(Data entries)
════════════════════

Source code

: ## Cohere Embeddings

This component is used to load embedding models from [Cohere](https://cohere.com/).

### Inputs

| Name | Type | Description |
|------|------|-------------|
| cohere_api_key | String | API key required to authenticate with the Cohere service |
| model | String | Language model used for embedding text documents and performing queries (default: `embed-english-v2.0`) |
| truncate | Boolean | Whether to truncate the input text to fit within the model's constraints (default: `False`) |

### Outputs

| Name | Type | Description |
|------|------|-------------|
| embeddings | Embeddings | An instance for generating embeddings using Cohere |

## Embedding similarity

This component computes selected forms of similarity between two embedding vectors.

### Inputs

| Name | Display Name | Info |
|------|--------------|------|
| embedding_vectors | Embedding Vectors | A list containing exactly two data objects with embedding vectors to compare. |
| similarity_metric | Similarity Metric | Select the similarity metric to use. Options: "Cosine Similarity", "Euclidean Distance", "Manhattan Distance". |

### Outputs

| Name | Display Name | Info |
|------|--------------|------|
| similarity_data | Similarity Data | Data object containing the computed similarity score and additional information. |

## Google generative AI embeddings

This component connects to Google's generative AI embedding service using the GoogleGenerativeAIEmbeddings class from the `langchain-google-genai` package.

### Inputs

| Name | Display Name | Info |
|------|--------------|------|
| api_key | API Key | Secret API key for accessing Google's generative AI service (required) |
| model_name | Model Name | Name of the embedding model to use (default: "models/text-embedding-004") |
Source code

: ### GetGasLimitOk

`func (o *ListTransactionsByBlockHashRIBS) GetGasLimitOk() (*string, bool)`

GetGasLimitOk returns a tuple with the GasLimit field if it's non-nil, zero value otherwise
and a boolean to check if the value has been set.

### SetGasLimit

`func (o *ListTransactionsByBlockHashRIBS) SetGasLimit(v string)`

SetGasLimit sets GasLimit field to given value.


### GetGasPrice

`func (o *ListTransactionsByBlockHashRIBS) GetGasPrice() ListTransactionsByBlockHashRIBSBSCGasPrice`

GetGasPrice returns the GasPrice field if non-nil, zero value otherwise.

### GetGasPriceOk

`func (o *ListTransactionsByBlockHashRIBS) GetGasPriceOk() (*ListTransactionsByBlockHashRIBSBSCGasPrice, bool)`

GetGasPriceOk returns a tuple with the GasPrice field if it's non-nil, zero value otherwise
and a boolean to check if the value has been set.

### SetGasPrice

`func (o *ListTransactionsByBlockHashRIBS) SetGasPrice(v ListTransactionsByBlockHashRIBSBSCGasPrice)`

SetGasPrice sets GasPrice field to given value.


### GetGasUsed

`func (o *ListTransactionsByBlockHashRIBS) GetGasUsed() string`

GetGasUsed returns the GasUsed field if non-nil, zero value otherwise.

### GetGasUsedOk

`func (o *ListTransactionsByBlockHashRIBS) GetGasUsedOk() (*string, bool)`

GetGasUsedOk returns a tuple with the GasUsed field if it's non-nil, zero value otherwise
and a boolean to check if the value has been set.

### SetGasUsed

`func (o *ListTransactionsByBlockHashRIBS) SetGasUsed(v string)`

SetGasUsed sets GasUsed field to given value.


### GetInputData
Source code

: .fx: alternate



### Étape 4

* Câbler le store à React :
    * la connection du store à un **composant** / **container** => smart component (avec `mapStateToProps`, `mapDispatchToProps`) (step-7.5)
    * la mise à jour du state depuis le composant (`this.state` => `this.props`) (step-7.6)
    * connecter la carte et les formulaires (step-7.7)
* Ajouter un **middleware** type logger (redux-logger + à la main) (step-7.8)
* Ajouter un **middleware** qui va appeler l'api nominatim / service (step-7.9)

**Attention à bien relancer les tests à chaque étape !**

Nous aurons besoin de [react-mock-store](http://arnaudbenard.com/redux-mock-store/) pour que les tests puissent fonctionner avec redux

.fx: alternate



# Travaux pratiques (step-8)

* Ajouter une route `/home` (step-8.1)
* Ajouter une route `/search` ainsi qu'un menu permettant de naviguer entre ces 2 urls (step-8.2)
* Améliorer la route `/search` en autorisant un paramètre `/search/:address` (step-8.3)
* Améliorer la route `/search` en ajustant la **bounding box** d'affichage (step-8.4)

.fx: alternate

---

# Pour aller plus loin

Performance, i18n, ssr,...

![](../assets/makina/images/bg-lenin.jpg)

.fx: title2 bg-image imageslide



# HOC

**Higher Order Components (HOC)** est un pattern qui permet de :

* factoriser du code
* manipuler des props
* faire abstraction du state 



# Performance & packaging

════════════════════

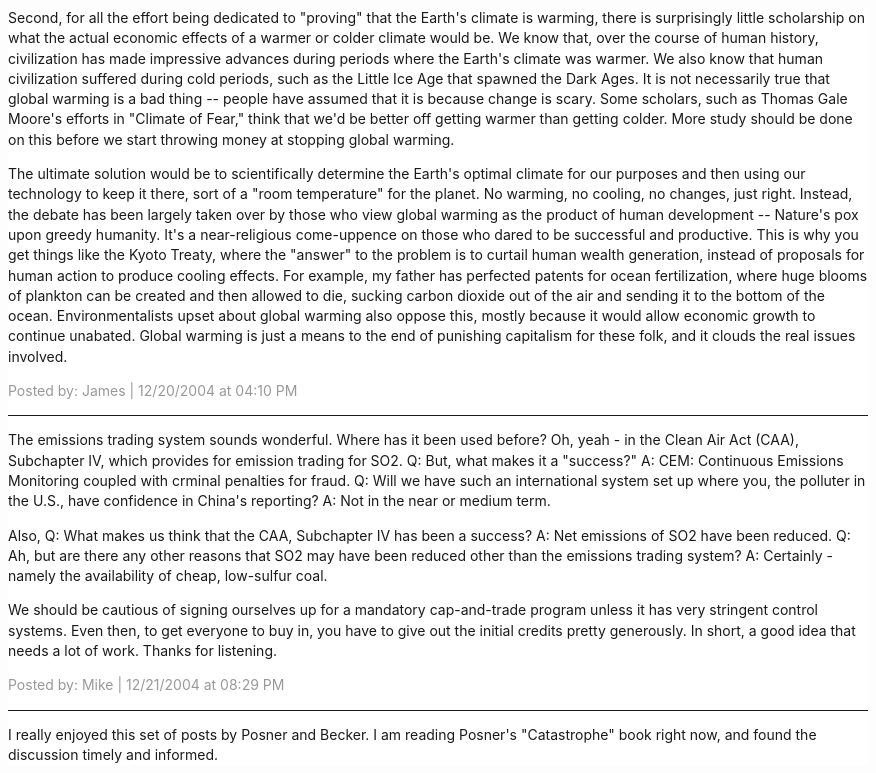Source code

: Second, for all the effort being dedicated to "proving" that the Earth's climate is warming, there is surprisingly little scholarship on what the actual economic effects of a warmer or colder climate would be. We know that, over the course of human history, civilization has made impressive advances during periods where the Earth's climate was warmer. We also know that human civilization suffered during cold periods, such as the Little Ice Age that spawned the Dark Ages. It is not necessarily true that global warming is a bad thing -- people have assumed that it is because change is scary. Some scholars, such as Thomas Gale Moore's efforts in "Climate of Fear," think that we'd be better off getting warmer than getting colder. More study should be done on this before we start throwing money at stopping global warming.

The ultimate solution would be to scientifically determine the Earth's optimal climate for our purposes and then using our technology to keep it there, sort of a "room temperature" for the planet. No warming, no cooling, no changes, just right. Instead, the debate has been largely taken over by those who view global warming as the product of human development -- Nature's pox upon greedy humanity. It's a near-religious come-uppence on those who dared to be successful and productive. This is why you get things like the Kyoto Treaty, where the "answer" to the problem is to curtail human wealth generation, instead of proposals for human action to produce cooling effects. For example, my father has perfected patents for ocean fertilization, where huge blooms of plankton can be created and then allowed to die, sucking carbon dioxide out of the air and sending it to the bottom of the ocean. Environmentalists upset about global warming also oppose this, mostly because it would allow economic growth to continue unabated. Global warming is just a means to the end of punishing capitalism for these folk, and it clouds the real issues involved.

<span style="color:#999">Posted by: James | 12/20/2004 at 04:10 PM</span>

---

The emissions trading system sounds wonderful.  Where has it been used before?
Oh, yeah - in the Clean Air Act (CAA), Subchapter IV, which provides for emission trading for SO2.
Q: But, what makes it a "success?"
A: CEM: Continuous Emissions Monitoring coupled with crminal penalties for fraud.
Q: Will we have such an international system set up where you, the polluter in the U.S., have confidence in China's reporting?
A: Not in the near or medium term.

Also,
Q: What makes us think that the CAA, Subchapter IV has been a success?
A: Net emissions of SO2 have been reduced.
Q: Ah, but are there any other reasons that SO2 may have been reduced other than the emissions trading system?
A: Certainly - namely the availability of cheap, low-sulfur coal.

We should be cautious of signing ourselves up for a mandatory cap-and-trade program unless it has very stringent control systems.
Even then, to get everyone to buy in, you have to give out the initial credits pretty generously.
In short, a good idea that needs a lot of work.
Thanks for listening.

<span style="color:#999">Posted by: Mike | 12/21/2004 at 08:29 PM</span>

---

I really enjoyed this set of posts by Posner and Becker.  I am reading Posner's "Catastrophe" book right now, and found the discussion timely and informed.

════════════════════

**The task**: Put each nonblank line in the records, from the line containing "Order Components (HOC)**" up to and including the line containing "# Performance & packaging", into a Markdown table. Use two columns named Row and Line, where Row is a running number.

**Answer for the task**:
| Row | Line |
|---|---|
| 1 | **Higher Order Components (HOC)** est un pattern qui permet de : |
| 2 | * factoriser du code |
| 3 | * manipuler des props |
| 4 | * faire abstraction du state  |
| 5 | # Performance & packaging |